PostPosted:Wed Jul 23, 2008 11:50 pm
by Don
I think the first RTS that finds a way to punish focus fire will be the first RTS that's actually strategic. I mean, if you ever think about how war is supposed to go, focus fire is simply a myth. You don't see 10 tanks all point their gun at the same tank because that way it kills one tank really fast, because it just doesn't work.

For example, take ROTK 11, which is a turn-based game so you'd think the usual surround & kill strategy works even better since there is no time limit, but the game actively punishes the surround & kill strategy if you don't think about it. Let's say you're up against Zhang Liao's unit, who possess the special ability Majesty, which is possibly the nastiest special in the game (unit who get hit by it basically cannot use their specials). So you surround him and try to kill him, but when it's his turn he'll use Cyclone tactics, which hits every unit in melee range and inflicting the Majesty effect. Now most of your army has their specials disabled and is basically just a sitting duck and the opponent only has lost one unit (granted it's one very powerful unit). If you're smart you'd immediately retreat behind your fortification and hope that will buy you enough time for you to get your specials back as opposed to continue fighting for certain doom.

Also, all units in the game can use explosive traps, which is basically a large AE effect that must be targetted on one of your own unit (and it hammers that unit very hard) and hits all units in range indiscriminately. If you just blindly surround & kill a unit, that just induces the opponent to explosive trap the dying unit, since it is surrounded mostly by enemy units and about to die anyway, you will most likely come out worse. So a lot of the game is about how to spread your units out and ensure your ZoC denies the enemies of a chance to use an explosive trap that will hit mostly your units, which means you see a lot of 1 vs 1 even when there are 15 units on each side in a battlefield.

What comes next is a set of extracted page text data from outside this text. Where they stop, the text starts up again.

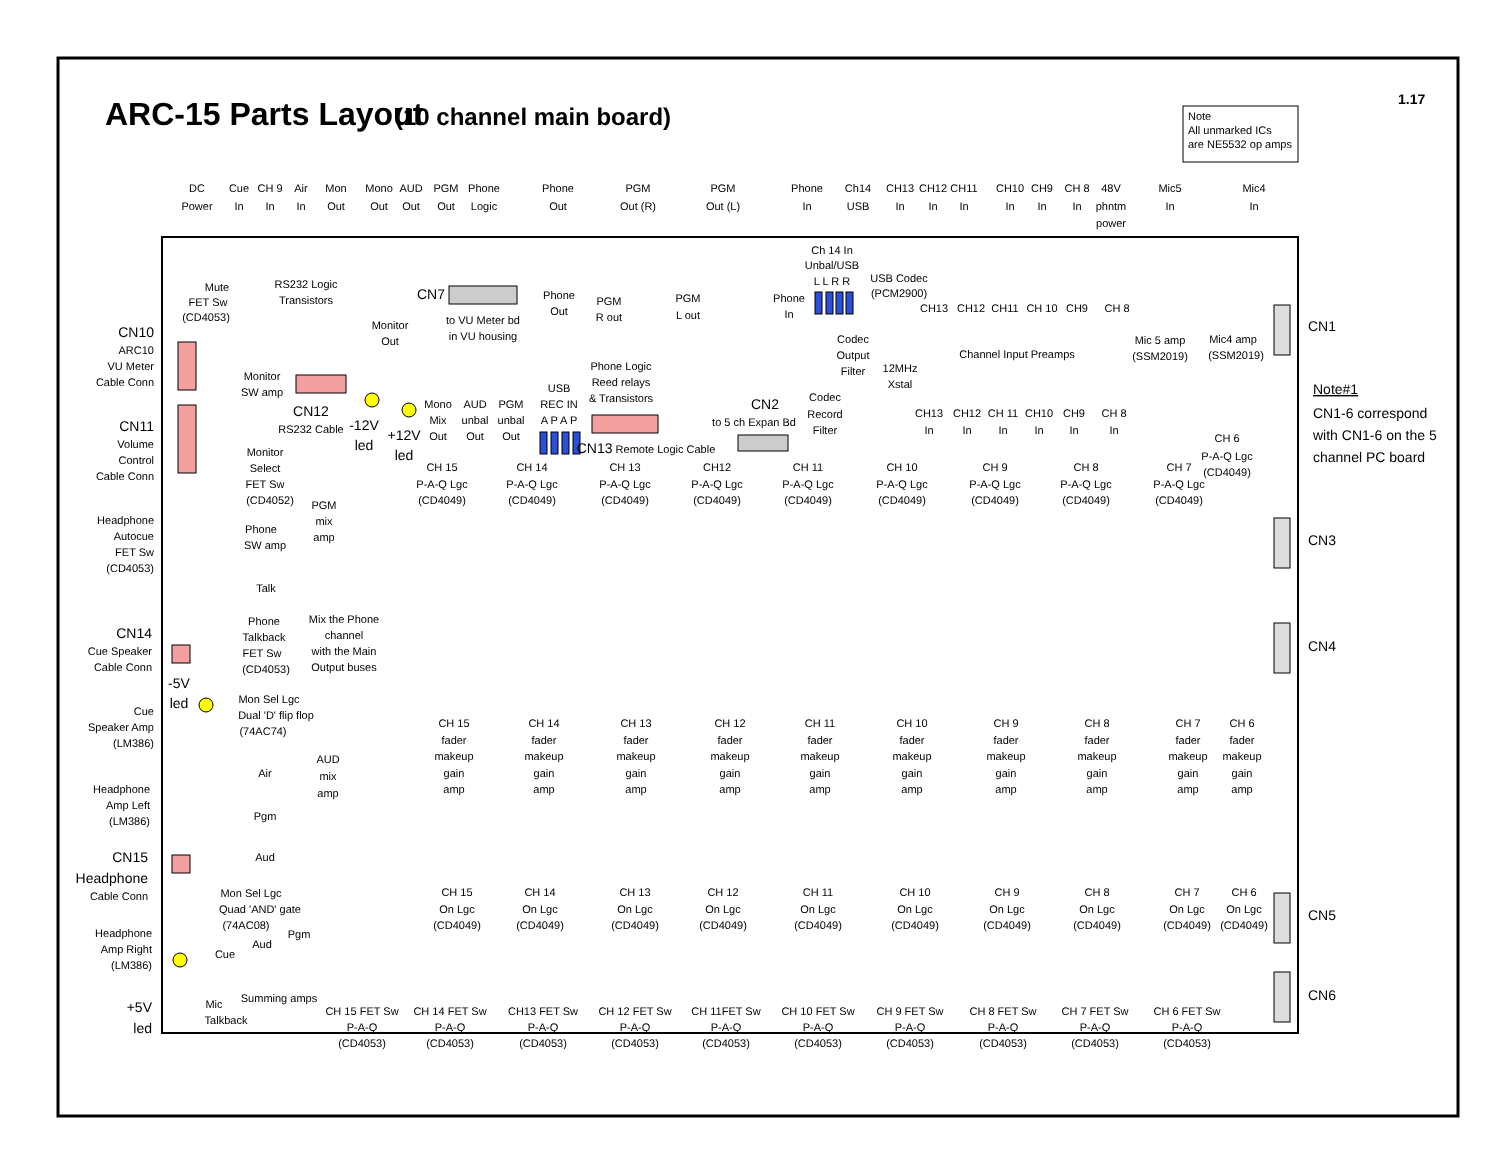ARC-15 Parts Layout
(10 channel main board)
1.17
Note
All unmarked ICs
are NE5532 op amps
DC
Power
Cue
In
CH 9
In
Air
In
Mon
Out
Mono
Out
AUD
Out
PGM
Out
Phone
Logic
Phone
Out
PGM
Out (R)
PGM
Out (L)
Phone
In
Ch14
USB
CH13
In
CH12
In
CH11
In
CH10
In
CH9
In
CH 8
In
48V
phntm
power
Mic5
In
Mic4
In
CN10
ARC10
VU Meter
Cable Conn
CN11
Volume
Control
Cable Conn
Headphone
Autocue
FET Sw
(CD4053)
CN14
Cue Speaker
Cable Conn
Cue
Speaker Amp
(LM386)
Headphone
Amp Left
(LM386)
CN15
Headphone
Cable Conn
Headphone
Amp Right
(LM386)
+5V
led
Mute
FET Sw
(CD4053)
RS232 Logic
Transistors
CN7
to VU Meter bd
in VU housing
Monitor
Out
Phone
Out
PGM
R out
PGM
L out
Phone
In
Ch 14 In
Unbal/USB
L L R R
USB Codec
(PCM2900)
Codec
Output
Filter
12MHz
Xstal
Codec
Record
Filter
CN2
to 5 ch Expan Bd
Phone Logic
Reed relays
& Transistors
USB
REC IN
A P A P
CN13 Remote Logic Cable
Monitor
SW amp
CN12
RS232 Cable
-12V
led
+12V
led
Mono
Mix
Out
AUD
unbal
Out
PGM
unbal
Out
Monitor
Select
FET Sw
(CD4052)
Phone
SW amp
PGM
mix
amp
Talk
Phone
Talkback
FET Sw
(CD4053)
Mix the Phone
channel
with the Main
Output buses
-5V
led
Mon Sel Lgc
Dual 'D' flip flop
(74AC74)
AUD
mix
amp
Air
Pgm
Aud
Mon Sel Lgc
Quad 'AND' gate
(74AC08)
Cue
Aud
Pgm
Mic
Talkback
Summing amps
CH13
CH12
CH11
CH 10
CH9
CH 8
Channel Input Preamps
Mic 5 amp
(SSM2019)
Mic4 amp
(SSM2019)
CH13
In
CH12
In
CH 11
In
CH10
In
CH9
In
CH 8
In
CN1
Note#1
CN1-6 correspond
with CN1-6 on the 5
channel PC board
CN3
CN4
CN5
CN6
CH 6
P-A-Q Lgc
(CD4049)
CH 15
P-A-Q Lgc
(CD4049)
CH 14
P-A-Q Lgc
(CD4049)
CH 13
P-A-Q Lgc
(CD4049)
CH12
P-A-Q Lgc
(CD4049)
CH 11
P-A-Q Lgc
(CD4049)
CH 10
P-A-Q Lgc
(CD4049)
CH 9
P-A-Q Lgc
(CD4049)
CH 8
P-A-Q Lgc
(CD4049)
CH 7
P-A-Q Lgc
(CD4049)
CH 15
fader
makeup
gain
amp
CH 14
fader
makeup
gain
amp
CH 13
fader
makeup
gain
amp
CH 12
fader
makeup
gain
amp
CH 11
fader
makeup
gain
amp
CH 10
fader
makeup
gain
amp
CH 9
fader
makeup
gain
amp
CH 8
fader
makeup
gain
amp
CH 7
fader
makeup
gain
amp
CH 6
fader
makeup
gain
amp
CH 15
On Lgc
(CD4049)
CH 14
On Lgc
(CD4049)
CH 13
On Lgc
(CD4049)
CH 12
On Lgc
(CD4049)
CH 11
On Lgc
(CD4049)
CH 10
On Lgc
(CD4049)
CH 9
On Lgc
(CD4049)
CH 8
On Lgc
(CD4049)
CH 7
On Lgc
(CD4049)
CH 6
On Lgc
(CD4049)
CH 15 FET Sw
P-A-Q
(CD4053)
CH 14 FET Sw
P-A-Q
(CD4053)
CH13 FET Sw
P-A-Q
(CD4053)
CH 12 FET Sw
P-A-Q
(CD4053)
CH 11FET Sw
P-A-Q
(CD4053)
CH 10 FET Sw
P-A-Q
(CD4053)
CH 9 FET Sw
P-A-Q
(CD4053)
CH 8 FET Sw
P-A-Q
(CD4053)
CH 7 FET Sw
P-A-Q
(CD4053)
CH 6 FET Sw
P-A-Q
(CD4053)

PostPosted:Thu Jul 24, 2008 9:38 pm
by SineSwiper
I tend to agree. Focus fire is pretty unrealistic and it's almost a definition of a RTS. There is no sense that actions have strategic consequences, except when you move your entire army away from base or something. But, when you're fighting against another army, you don't feel that sense of vunerability with having a bunch of units in one spot.

Enemies that do AoE damage tends to equalize that effect, but again, the focus fire will negate a single unit from causing that much damage (if any).

PostPosted:Thu Jul 24, 2008 10:04 pm
by Don
Well focused fire is worse when you talk about ranged units because they don't cluster any more than usual even when focused on one unit.

The easiest way to fix this I think would be either have a unit under attack does less damage, or a unit that is not actively being attacked do more damage. If you always focus fire first you should lose to someone who is letting autotarget doing the work. There will obviously still be cases where a particularly dangerous unit that warrants taking out first despite the penalty for ignoring other units.